Venezuela : Syndicalisme autonome ou domestiqué par l’État ?




Le chavisme a étouffé l’expression autonome des mouvements sociaux, contraints d’aligner leurs agenda sur celui du gouvernement. Si la contestation sociale déborde aujourd’hui de ces cadres, une véritable culture d’indépendance reste à bâtir.

En 2003, pour concurrencer la Confédération des travailleurs du Venezuela (CTV), inféodée au patronat, l’État a aidé au lancement de ­l’Union nationale des travailleurs (UNT)… créant une nouvelle bureaucratie à ses ordres. Des poches de dissidence existent cependant au sein de l’UNT, comme le Courant classiste, unitaire, révolutionnaire et autonome (C-CURA). Celui-ci est notamment actif au sein de la puissante fédération des travailleurs du pétrole (FUTPV) – 67 000 syndiqué.es sur
les 108 000 salarié.es de PDVSA, la grande entreprise pétrolière du pays. Dans une récente interview à Quintodia.net, José Bodas, secrétaire de la FUTPV, a estimé que « la bureaucratie syndicale et la technocratie de PDVSA se défendent mutuellement afin de maintenir leurs privilèges respectifs. […] Avoir des responsables syndicaux qui sont aussi membres de la direction de PDVSA n’aide pas. […] Notre courant C-CURA appelle à constituer des comités de base et à exiger des négociations collectives ainsi que l’organisation d’élections au sein de la FUTPV et des syndicats de base. »

Au-delà de la C-CURA, plusieurs syndicats de base maintiennent une pratique de classe ; ceux-ci appelaient par exemple à la grève générale les 26 et 27 août, pour l’obtention d’un salaire minimum décent, pour les droits à la santé et l’éducation ­gratuites, et pour que le pétrole ­redevienne « 100% vénézuélien ». S’il est avéré que certains arrêts de travail sont en fait téléguidés par les forces patronales et réactionnaires, il serait absurde de généraliser comme l’a fait Maduro lorsqu’en mai 2013 il a traité les syndicalistes en lutte de ­l’aciérie nationalisée Sidor de « voyous » et d’« anarcho-syndicalistes » !
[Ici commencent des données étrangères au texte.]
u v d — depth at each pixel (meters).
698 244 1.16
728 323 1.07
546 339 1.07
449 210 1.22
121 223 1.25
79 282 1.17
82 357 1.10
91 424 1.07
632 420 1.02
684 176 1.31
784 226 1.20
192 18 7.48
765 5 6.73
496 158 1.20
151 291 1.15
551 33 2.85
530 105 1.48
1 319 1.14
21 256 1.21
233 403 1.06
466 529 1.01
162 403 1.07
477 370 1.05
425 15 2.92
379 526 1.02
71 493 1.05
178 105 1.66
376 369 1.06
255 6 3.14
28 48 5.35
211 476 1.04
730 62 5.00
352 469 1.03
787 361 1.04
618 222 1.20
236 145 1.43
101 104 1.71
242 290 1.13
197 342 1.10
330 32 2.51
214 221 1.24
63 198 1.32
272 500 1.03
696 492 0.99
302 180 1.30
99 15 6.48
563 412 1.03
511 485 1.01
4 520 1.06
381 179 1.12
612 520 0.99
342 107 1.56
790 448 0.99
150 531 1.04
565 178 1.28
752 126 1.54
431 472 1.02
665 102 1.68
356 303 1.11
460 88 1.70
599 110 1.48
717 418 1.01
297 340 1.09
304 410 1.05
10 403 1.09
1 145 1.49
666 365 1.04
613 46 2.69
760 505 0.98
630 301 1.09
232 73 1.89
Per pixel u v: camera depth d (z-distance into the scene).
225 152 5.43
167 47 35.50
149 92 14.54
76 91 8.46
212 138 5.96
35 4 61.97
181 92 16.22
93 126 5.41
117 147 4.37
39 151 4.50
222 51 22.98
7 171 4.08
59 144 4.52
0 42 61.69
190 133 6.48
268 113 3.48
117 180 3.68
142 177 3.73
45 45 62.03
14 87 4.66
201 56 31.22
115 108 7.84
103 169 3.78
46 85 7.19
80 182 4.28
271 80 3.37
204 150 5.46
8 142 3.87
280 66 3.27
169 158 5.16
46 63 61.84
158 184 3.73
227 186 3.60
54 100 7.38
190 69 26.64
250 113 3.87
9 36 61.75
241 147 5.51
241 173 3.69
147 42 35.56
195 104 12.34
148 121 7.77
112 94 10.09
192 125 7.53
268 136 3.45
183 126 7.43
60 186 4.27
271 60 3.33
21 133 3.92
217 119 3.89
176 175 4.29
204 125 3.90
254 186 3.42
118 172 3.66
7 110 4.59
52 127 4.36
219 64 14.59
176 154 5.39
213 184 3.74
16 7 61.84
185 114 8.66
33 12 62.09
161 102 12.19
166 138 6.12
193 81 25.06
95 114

On ne peut qu’adhérer à ce qu’expliquait à l’automne 2016 le sociologue uruguayen Raúl Zibechi dans la revue de la CGT espagnole Libre Pensamiento : « Ceux qui comme nous pensent que ce sont les mouvements sociaux de base qui transforment les réalités, et pas les gouvernements, doivent miser sur la fin de l’hégémonie du bolivarisme pour la simple raison qu’elle empêche l’émergence d’identités politiques différentes que celles dictées par la polarisation chavisme-antichavisme. » Zibechi appelait, de façon plus générale, à la « restauration complète de l’autonomie et de la belligérance des mouvements sociaux [...] en fonctionnant de manière autogérée, en rejetant les médiations et sans placer nos luttes sur la voie électorale, en refusant d’être les marchepieds d’un parti politique ».